There is a sharp dividing line between what is close to us and everything else. Between the big and the little world. Between the outside world and the family. When I watch my mother lying on her sick bed, I remember an article by Sara Lidman, one of Sweden´s great proletarian authors, often honoured as an unusually good person, almost like a saint. For example did the influential critic and poet Karl Vennberg, in a book review from 1969, write that "I think she is a saint and that her love and anger are like the great prophets' love and wrath."

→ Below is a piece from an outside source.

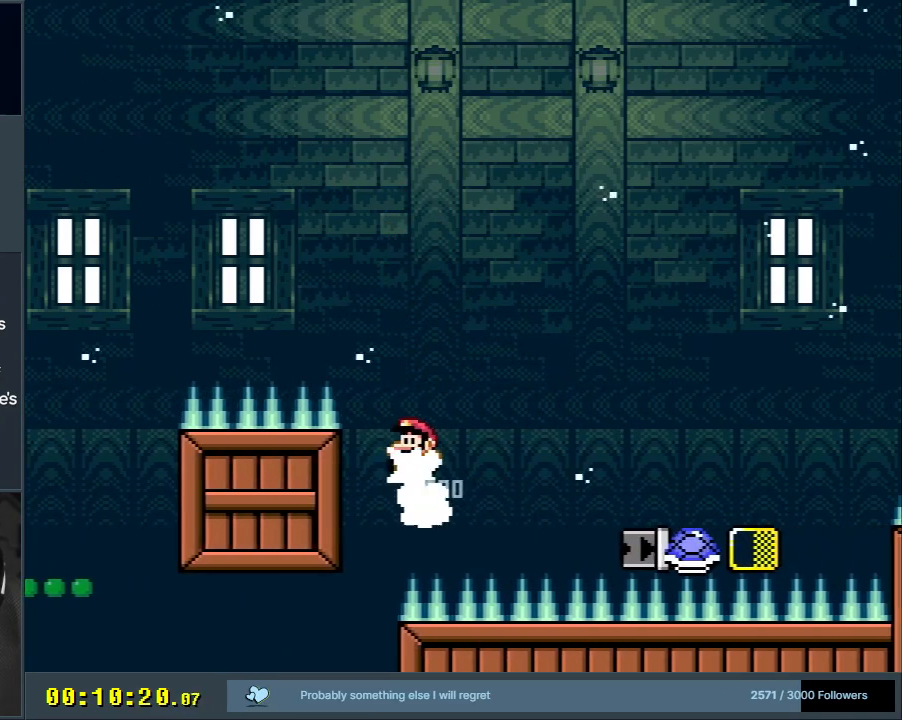
{"buttons": ["Y"], "events": [[233, "B", "up"], [417, "DPAD_RIGHT", "up"]]}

In an article The sight of lovers feedeth those in love (a quote from Shakespeare´s As You Like It) Sara Lidman did in 1979 lovingly write about her parents. After ninety years, of which they had spent fifty-one together, they had been brought to a nursery home in Jörn in northern Sweden, where they, according to their daughter, prepared themselves for the end by "speaking of death and reliving the past." She tells with tenderness about broken-down peasants who after a life of backbreaking work stoically are awaiting their death. How their aged bodies reveal traces from a hard life and the respect and gentle care nursing staff and relatives are bestowing upon them. Lidman describes how old human bodies through their wear and tear obtain a strange beauty “while the flesh shrinks away the bony shape is revealed in all its miraculous beauty, the gnarled limbs, the perfect shape of the scull, the wrinkles´ testimony of a life lived.”

When she left the hospital and waited for the train that would take her back home Sara Lidman spots a movie poster – The Longest Yard. With her thoughts lingering with her parents and the caring staff, Sara reads the text intending to lure the inhabitants of the wintry, isolated village to watch the evening´s movie:

1. You choose the prison's toughest criminals!

2. Give them a lesson in breaking up people with their bare hands!

3. Form a team and claim that they are exceptionally interested in the world's toughest sport!

4. It's not true!

5. Their only interest is to break the arms and legs and, if possible, kick in the teeth of their opponents; the very men they hate most of all, their prison guards.

 

The film breaks all records of action, violence, black humour, tastelessness and unkempt excitement. The audience is excited. 

 

 

Instead of respect and reverence for the miracle of a human lives and bodies, the Western entertainment industry is apparently celebrating and propagating human despair and violence as a form of entertainment:

Love is sustained by witnessing and experiencing love, but imagine if abuse is sustained by watching violence - in film after film after film - until a human face first and foremost is considered to be something to beat and destroy. We may be turned into sadists if our gloat and malice are persistently stimulated, if our taste is degraded, our desire to humiliate others titillated. To torture our fellow human beings is becoming a pleasure, an accepted form of entertainment.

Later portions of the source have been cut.